Cotriguaçu, no noroeste mato-grossense, continua em estado de alerta quanto a incêndios e queimadas, que figuram como os principais crimes ambientais, neste período do ano, registrados na região amazônica. Em julho, foram atendidas 47 ocorrências, segundo Gézos Francisco Martins, chefe da brigada local do Centro Nacional de Prevenção e Combate aos Incêndios Florestais (Prevfogo). O período proibitivo, em que não é autorizado uso de fogo para limpeza e manejo de áreas rurais, foi iniciado em 15 de julho e se estende até o dia 15 de setembro, podendo ser prorrogado devido às condições climáticas. Nas áreas urbanas, as queimadas são proibidas o ano inteiro e representam crimes ambientais.

A prevenção continua sendo uma das principais maneiras de se evitar ocorrências. Uma simples bituca de cigarro ou queima de resíduos podem desencadear uma queimada, como é possível ver ao longo de algumas rodovias e estradas. Com a temperatura diária que ultrapassa a casa dos 30 graus e a pouca umidade relativa do ar, a situação se agrava.
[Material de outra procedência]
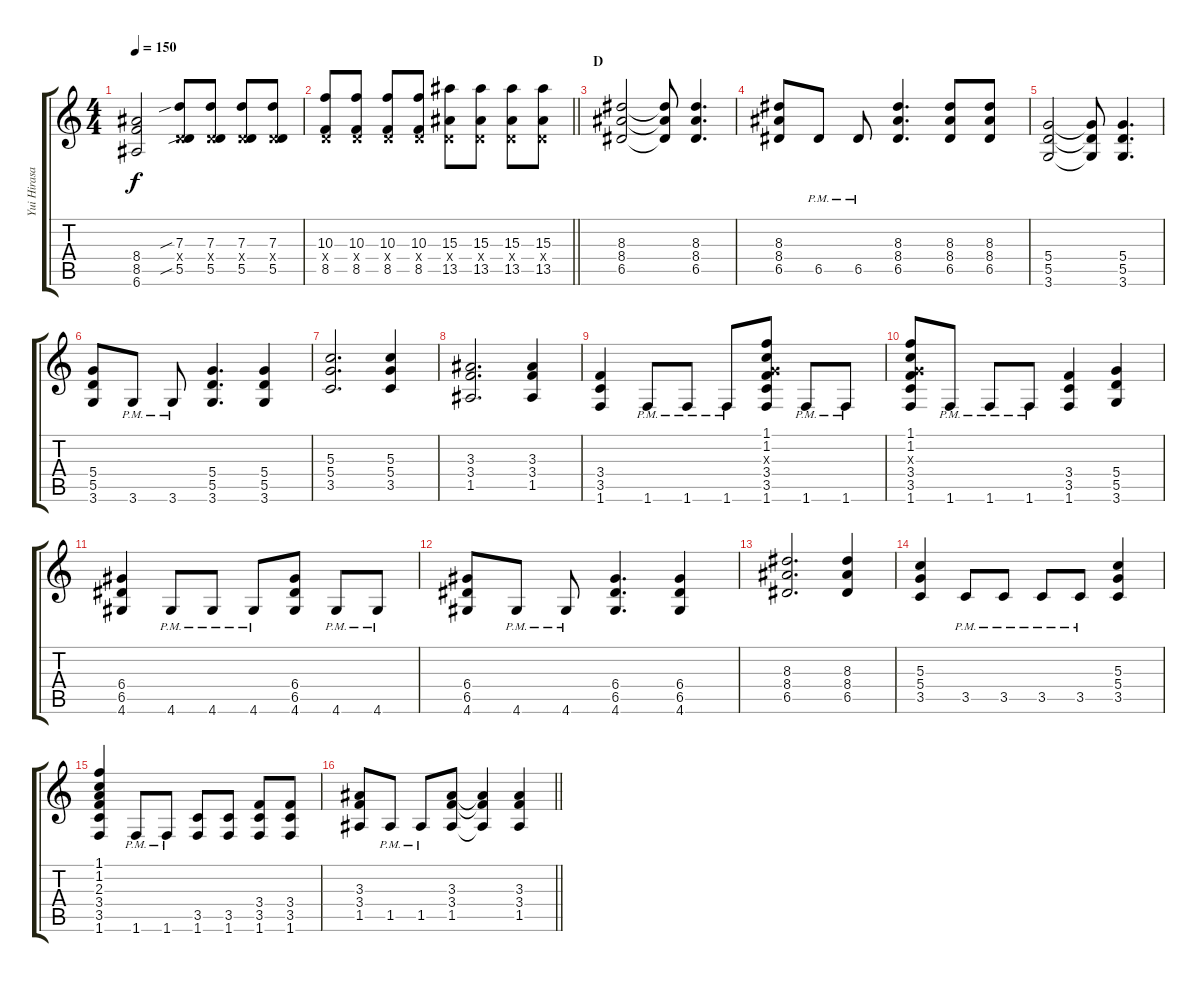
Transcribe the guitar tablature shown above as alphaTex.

Na área urbana há registro de muitos casos, que podem ser observados em trechos centrais. A fumaça provocada pelas queimadas causa problemas respiratórios e ardência nos olhos, entre outras ocorrências de saúde.

Os infratores estão sujeitos a multas de R$ 1 mil por hectare nas áreas abertas a R$ 1,5 mil por ha nas de floresta, de acordo com a Lei Complementar 233, do ano de 2005. As queimadas nas áreas rural e urbana são crimes ambientais, de acordo com a Lei Federal nº 9.605/98, o Decreto Federal 6.514/08 e o Artigo 250 do Código Penal. No município, a proibição consta na legislação nº 850/2014.

Em julho, em todo o estado do Mato Grosso, foram registrados 1.533 focos de incêndio, de acordo comdados de Monitoramento de Queimadas do Instituto Nacional de Pesquisas Espaciais (INPE). E até o último dia 24 de agosto, esse número passou para 5.382 focos. No ranking estadual, o município de Colniza, no noroeste-matogrossense, figura em primeiro lugar, e está em segundo, no nacional, após Apuí, no Amazonas.